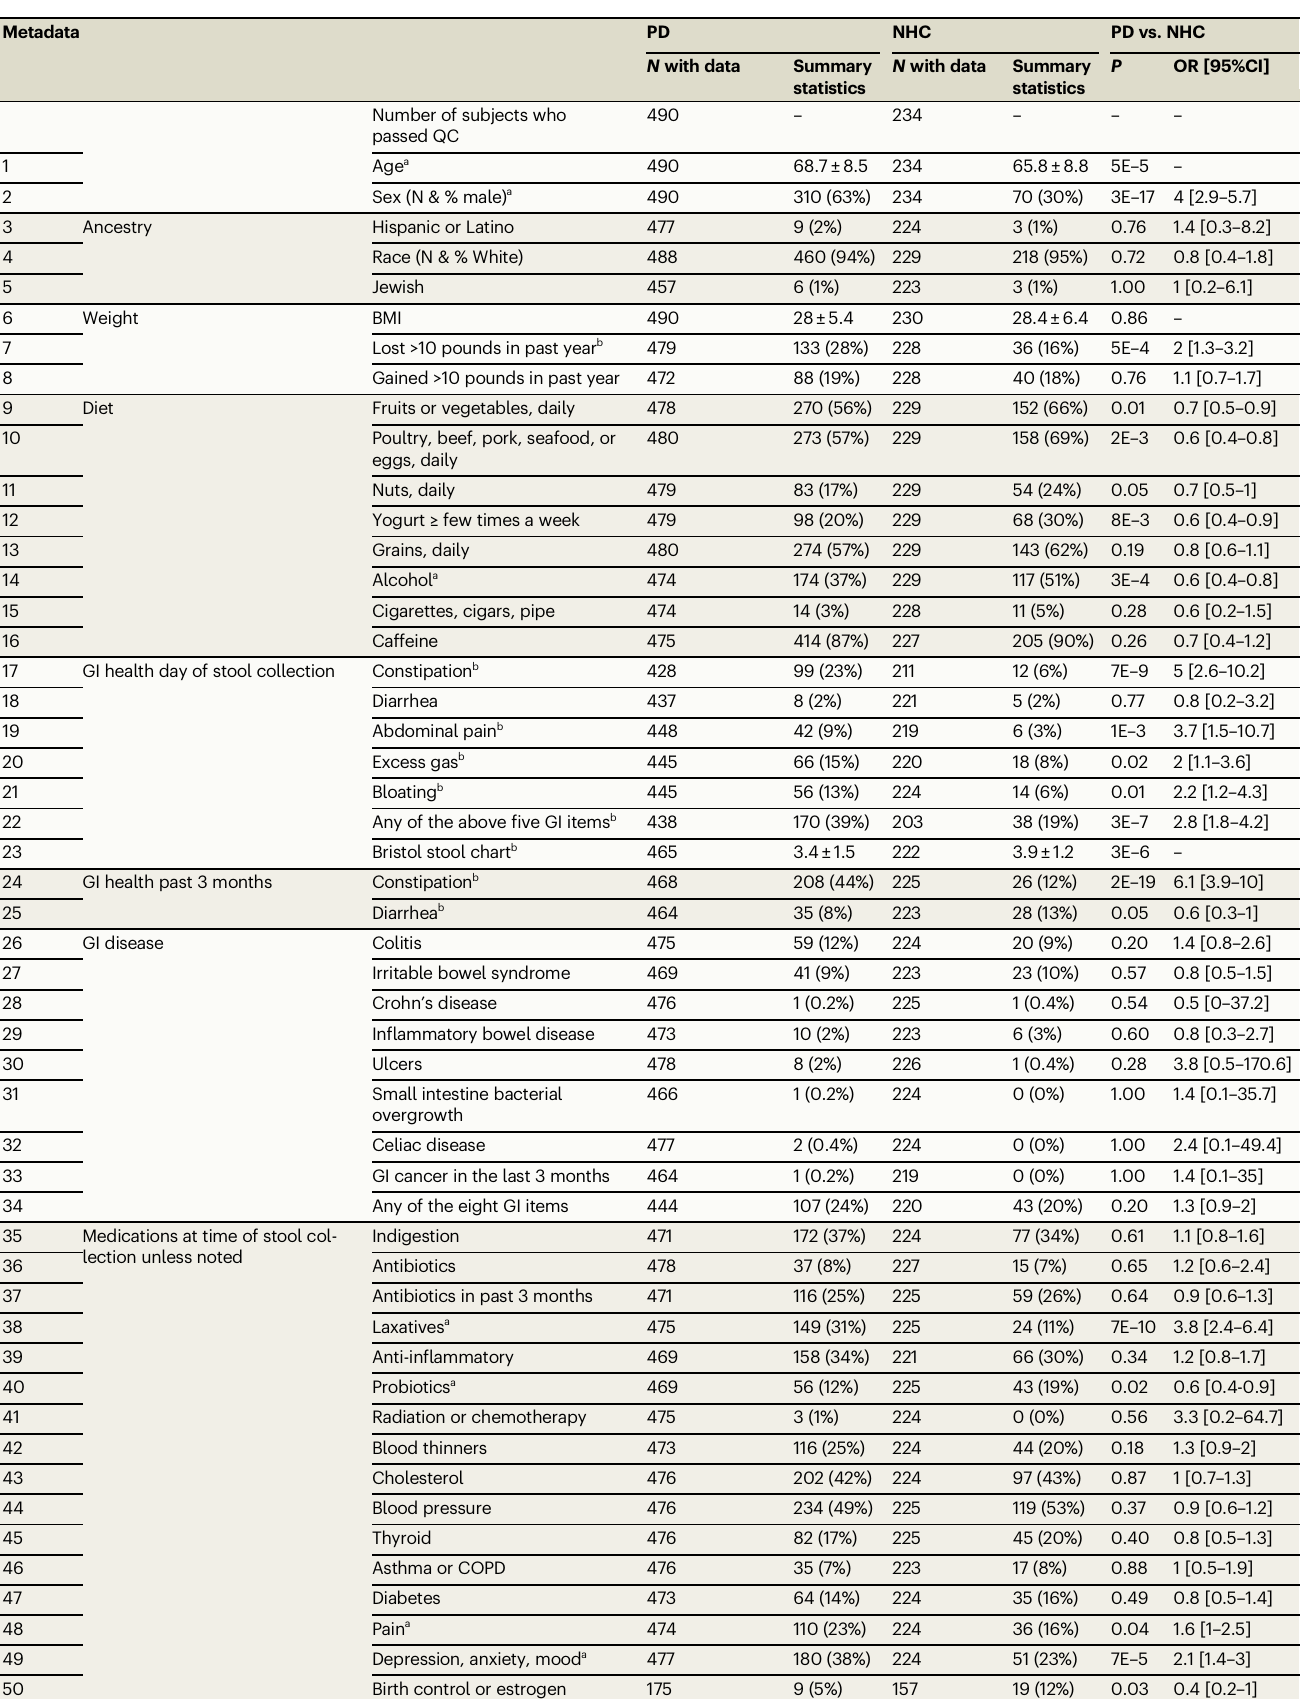
Table 1 | Subject characteristics and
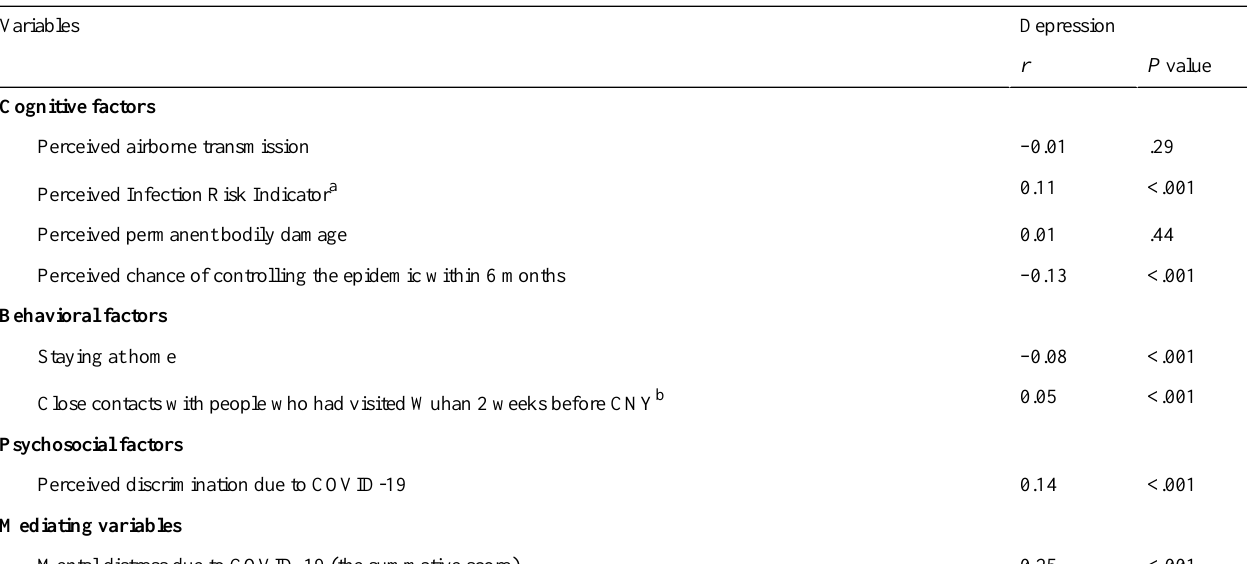
Table 4. Spearman correlations among the independent variables, the mediator, and depression (N=23,863). DepressionVariables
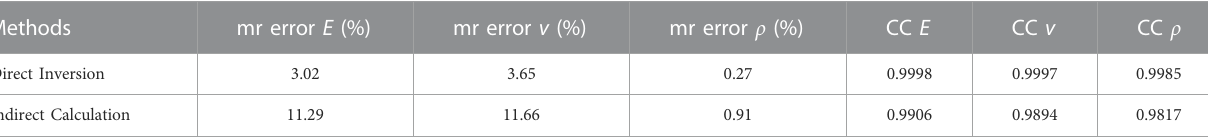
TABLE 3 The mr error and CC between the true models andthe estimation results of E, v, and ρ , respectively, for different methods ina multilayer geologic model.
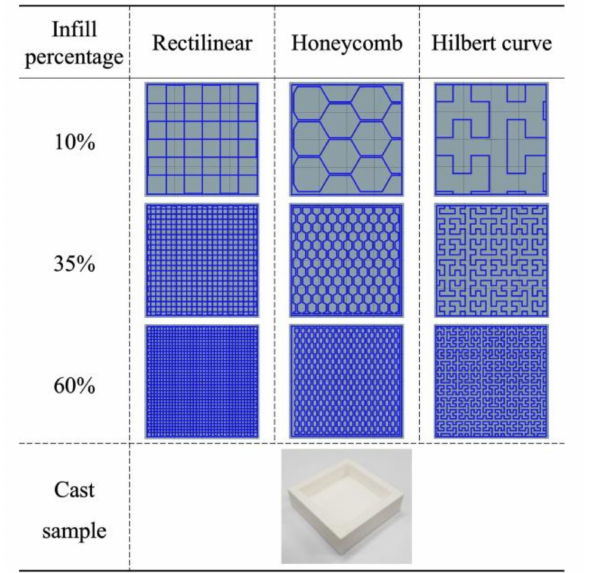
Figure 3. 3D design in the form of a square with a side length of 40 mm, with various internal designs.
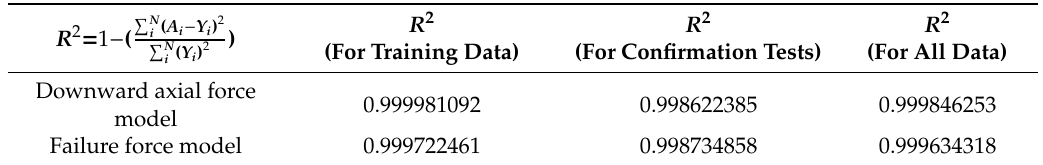
Table 7. The amount of correlation coe ffi cient ( R 2 ) for the training data, confirmation data and overall data for the developed ANN models.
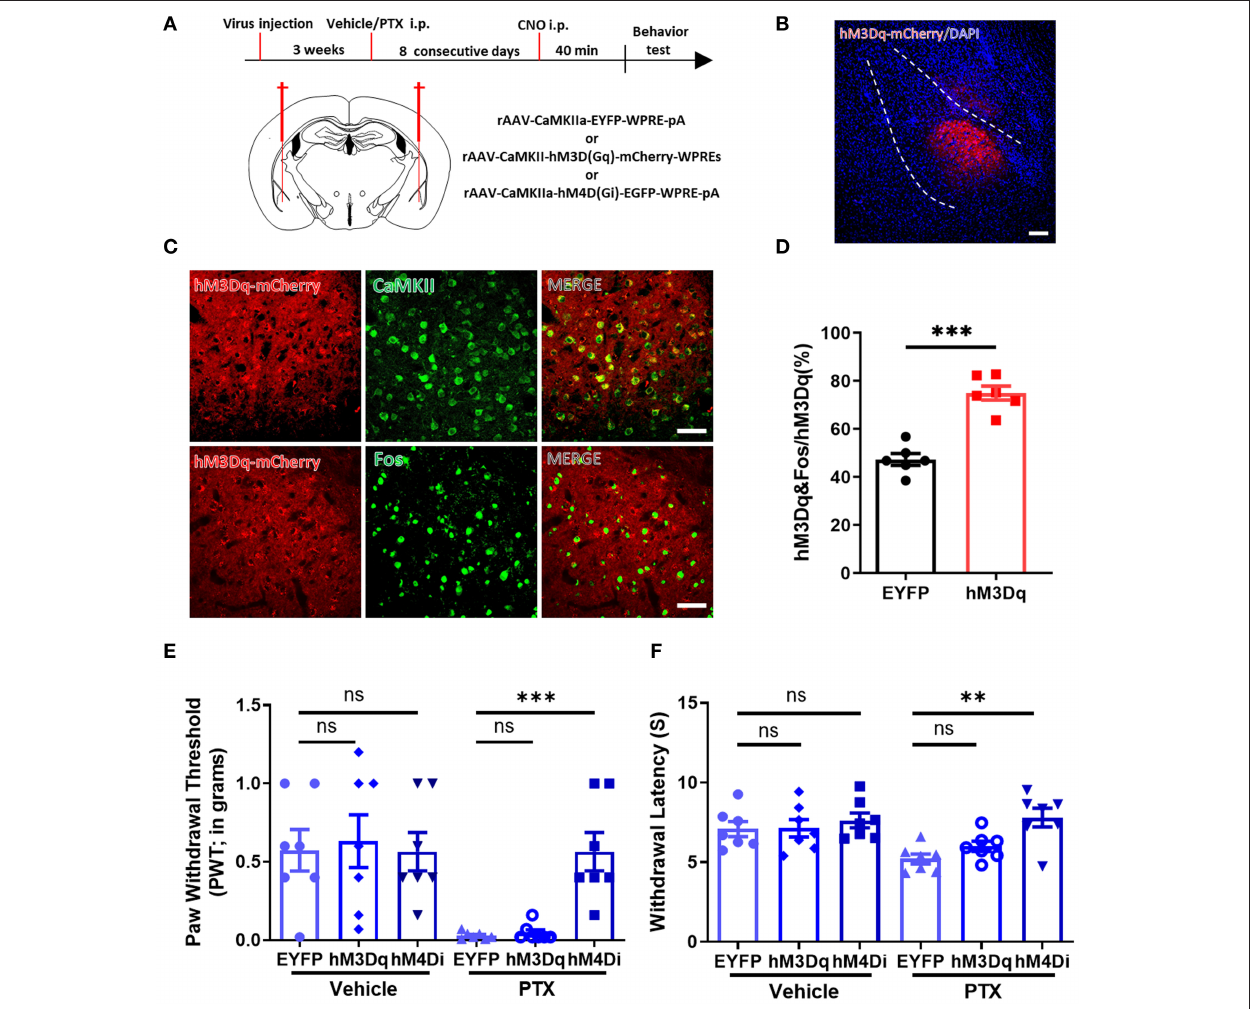
FIGURE 4 | Selectively inhibiting CaMKII neurons in the BLA relieves paclitaxel-induced pain. (A) Timeline of virus injection, Clozapine-N-oxide (CNO) administration, and experiments and the Schematic diagram of virus injection site. (B) Representative imaging of hM3Dq virus expression within CaMKII neurons in the BLA 3 weeks after viral injection. Scale bars = 100 µ m. (C) Representative imaging of hM3Dq virus expression within CaMKII neurons in the BLA 3 weeks after viral injection. Under high magnification co-labeled of hM3Dq-mCherry (red) and CaMKII (green), and co-labeled of hM3Dq-mCherry (red) and Fos (green). Scale bars = 50 µ m. (D) The percentage of the numbers of hM3Dq and Fos co-labeled neurons to hM3Dq labeled neurons in EYFP and hM3Dq. (E) Changes in PWT after activation or inhibition of CaMKII neurons. (F) Changes in PWL after activation or inhibition of CaMKII neurons. n = 6–7, ns, no significant, ** P < 0.01, *** P <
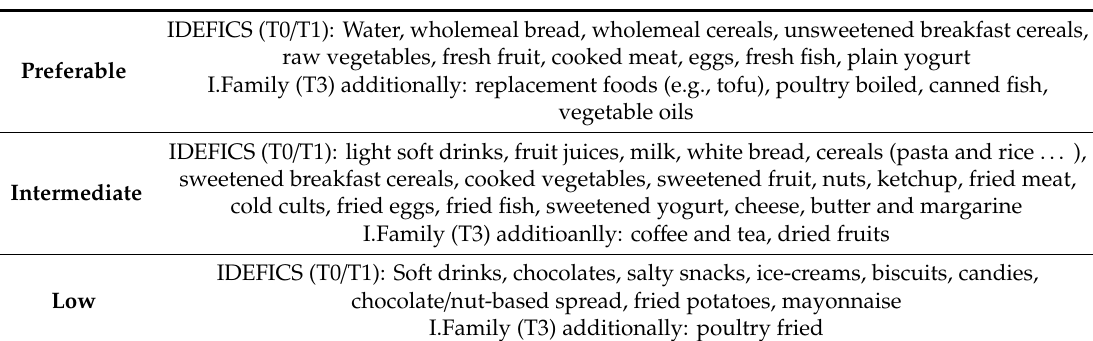
Table A1. Categorization of the food groups among ‘preferable consumption’, ‘intermediate consumption’, or ‘low consumtion’ groups n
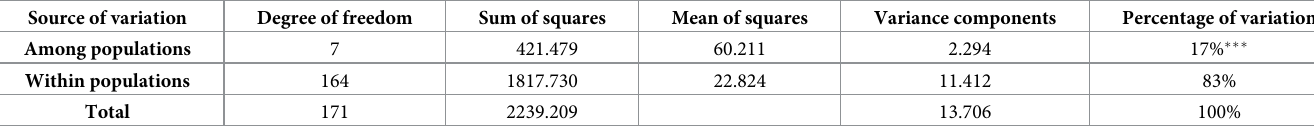
Huocheng. Table 3. Analysis of molecular variance (AMOVA) for P . armeniaca var. ansu populations. Source of variation Degree of freedom Sum of squares Mean of squares Within populations Total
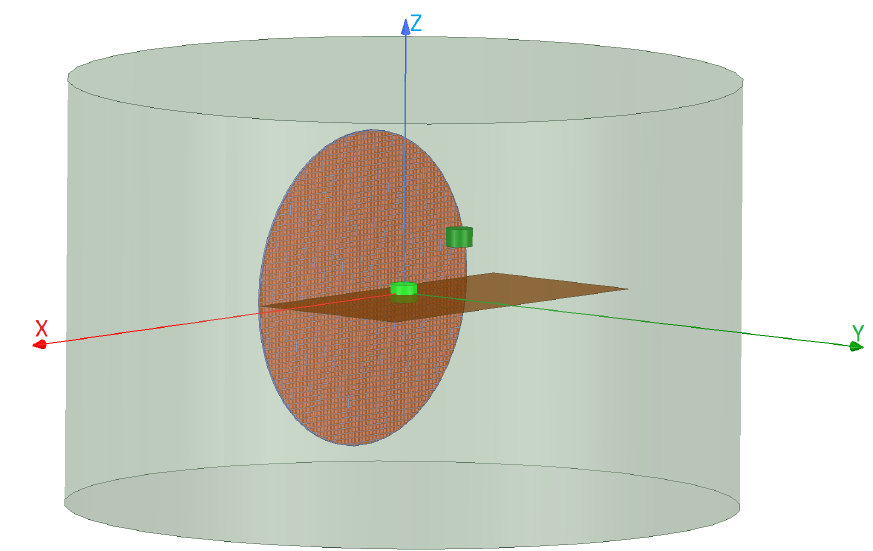
Figure 12. The simulated Bessel beam launcher setup. This represents Case IV where the light green circular cylinder (with the radius of λ /4 and the height of λ /3) represents the OI and the dark green circular cylinder, with the same size and dielectric properties as the OI, represents the undesired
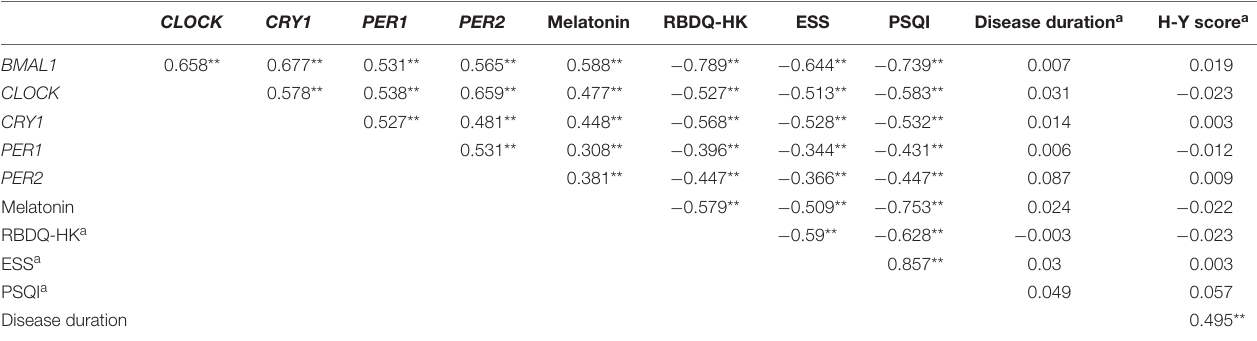
TABLE 3 | The correlation coefficients between the expression levels of clock genes in the PBMCs, sleep, and disease characteristics of the PD patients. CLOCK CRY1 PER1 PER2 Melatonin RBDQ-HK ESS PSQI Disease duration a H-Y score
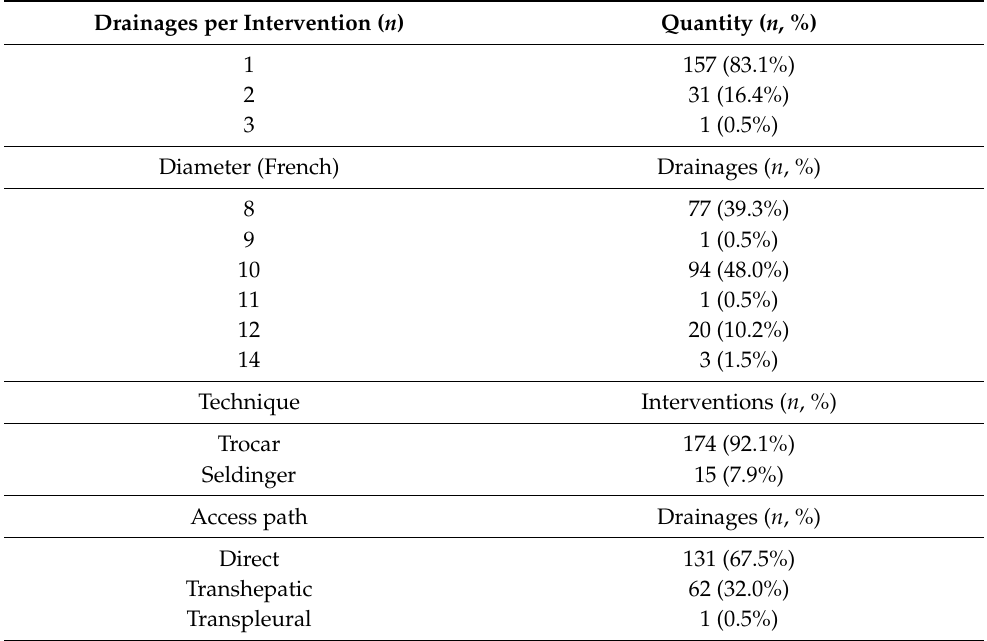
Table 2. Information on drainages and intervention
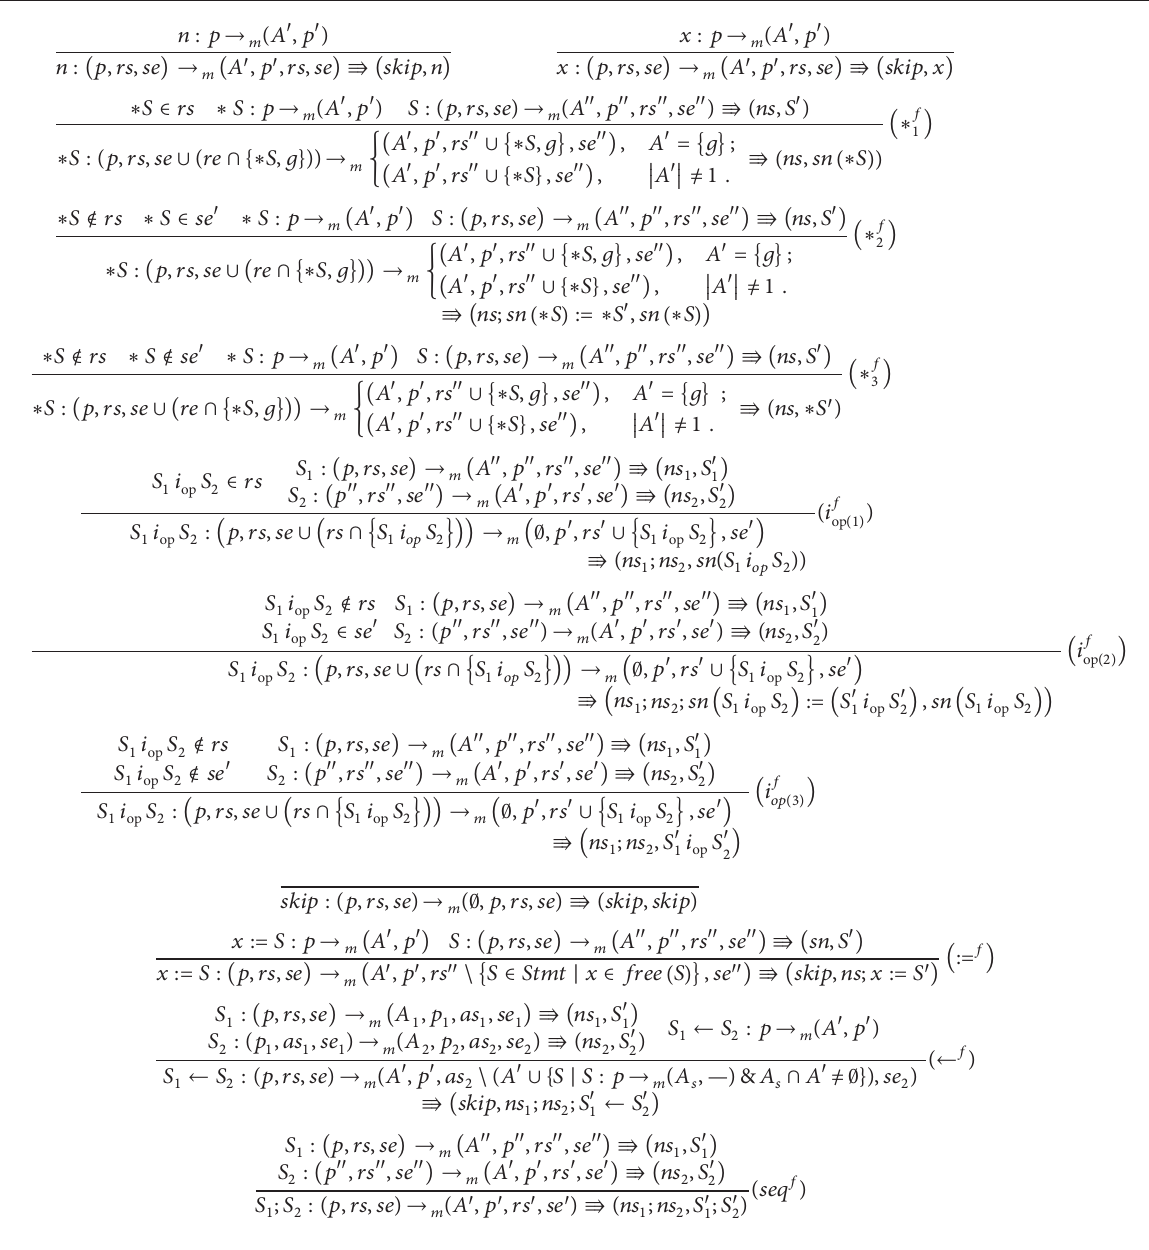
Algorithm 3: Inference rules for the frequent statements and dereferences elimination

+ + + +

> Work to be completed
Set down again, exactly, the lines from the one with "TABLE 3 | The" to the last line of the data, both included and pictures excluded.

> Finished task
TABLE 3 | The correlation coefficients between the expression levels of clock genes in the PBMCs, sleep, and disease characteristics of the PD patients. CLOCK CRY1 PER1 PER2 Melatonin RBDQ-HK ESS PSQI Disease duration a H-Y score
Table 2. Information on drainages and intervention
Algorithm 3: Inference rules for the frequent statements and dereferences elimination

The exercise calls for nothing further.